__作業指示__
次の記述(a)〜(c)が抜粋本文の内容と合致するかを判定し、各項目に「はい」または「いいえ」で答えたうえで、判定の根拠となる本文の語句を引用せよ。(a) 為末氏は、多数の人たちに伝える時は伝えたい相手を絞るとしている。(b) ブログやSNSなどの普及により、伝えることは難しくなった。(c) 為末氏は陸上競技用の義足を開発する会社を立ち上げた。

__抜粋本文__
------
初めて聞く単語にとまどっていると、それを例にとり為末氏は続けた。「経験したことのない人間にそのことを伝えるのは難しい。だから僕はある考えのきっかけを与えることができればと思っています」。
そこで、為末氏は伝えるための工夫をあげた。まず、一人に対して伝える場合はできるだけ相手に分かりやすい言葉で伝える。そして多数の人たちに伝える時はどんな人に伝えたいかを絞る、ということだ。教育者として多くの人に伝える中で生まれた工夫だ。しかし、時にはそれが伝えようと思っていない人にも伝わり、意図しない批判につながる時もある。その時は「日常を過ごして忘れること」。無理に相手をするとそういった人たちを助長することにもなるからだ。
ブログやSNSなどの普及で伝えるということは簡単になった。だが、そういったツールでは伝わりづらいことが多く存在する。そうした伝えづらいものを伝えるにはまずは自分のことを相手にさらけ出すことが必要だ。そうして初めてお互い分かり合える。自分の思うことを完全に伝えることは確かに難しいが、伝えようとしていくことで成長していくのだと、為末氏は話す。
スポーツの力
為末氏の考えるスポーツの持つ力の一つに、アスリートの発信力がある。一つのことを一生懸命にやるアスリートの言葉は強さを持っている。人は何かに驚いたとき意識が変わる。そうすると行動も変えることができる。アスリートの言葉には人を驚かす力がある。だから、アスリートにはその力を自覚し、自分からもっと発信して欲しい、と為末氏は語った。
2020年の東京五輪に向けて為末氏は陸上競技用の義足を開発する会社を立ち上げ、都市計画にも携わりたいと話す。多岐に渡る為末氏の活動とその発信力は確実に人々の意識を変えていくだろう。
------
__提供資料__
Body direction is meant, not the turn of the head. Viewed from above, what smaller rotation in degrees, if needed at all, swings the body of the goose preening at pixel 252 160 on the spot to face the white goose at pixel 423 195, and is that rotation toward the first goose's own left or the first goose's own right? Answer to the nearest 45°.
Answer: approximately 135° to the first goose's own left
------
__解答__
(a) はい。「多数の人たちに伝える時はどんな人に伝えたいかを絞る」
(b) いいえ。「ブログやSNSなどの普及で伝えるということは簡単になった。」
(c) はい。「為末氏は陸上競技用の義足を開発する会社を立ち上げ」